The U.S. military has been instrumental in developing new technology, helping it develop so that it can be adopted by the private and consumer markets. The military has geared up another project that allows for large scale mobile solar energy systems.
As traditional energy costs and the military’s need for energy continue to rise solar technology for remote locations has become an interesting prospect brought on by SunDial Capital Partners.
Founded in 2009, SunDial created a mobile solar energy unit specific for on the move military operations and operations in remote locations. These units come in 20-foot long containers that are packed with 120 photovoltaic panels that can be set up into a fully functional solar field within 2 hours. Once unpacked, the container itself can then be used as a field operations facility.
A single unit can produce 28.8 kW of power and charge 64 storage batteries stored in the container’s floor so that the power can be used in the container at night. If the battery power begins to dwindle, a diesel generator kicks in to provide power until the sun comes up and the panels begin producing power causing the generator to shut off.
Though the military recognizes climate change as a potential threat to national security, right now, the military is imploring these renewable energy projects as a tactical move. With the ability to pick up and go within a few hours, remote areas that were previously unsuitable because of the diesel fuel needed to be transported can now be accessed. Relying almost completely on renewable energy decreases the need for costly and dangerous convoys for fuel. Self-sufficiency improves reliability, mobility, and most importantly, safety for our troops.

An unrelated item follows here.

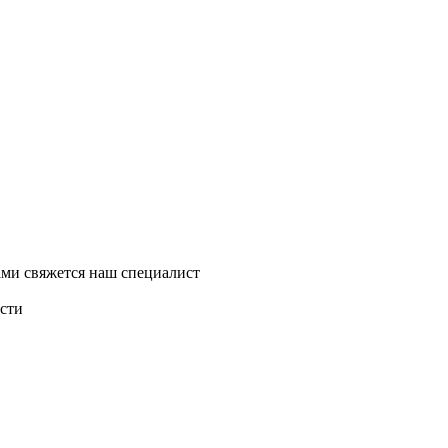
ми свяжется наш специалист
асти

The idea of a mobile solar unit can apply to more contexts than just military. Anyone hoping to operate off the grid could benefit from this solar/battery/diesel hybrid system–from disaster relief efforts and rural electrification to powering outdoor concert events. With the military known for taking technologies out of their testing phases and proving viability, any private sector skeptics will be able to see applications of these hybrid systems and apply them to their specific needs.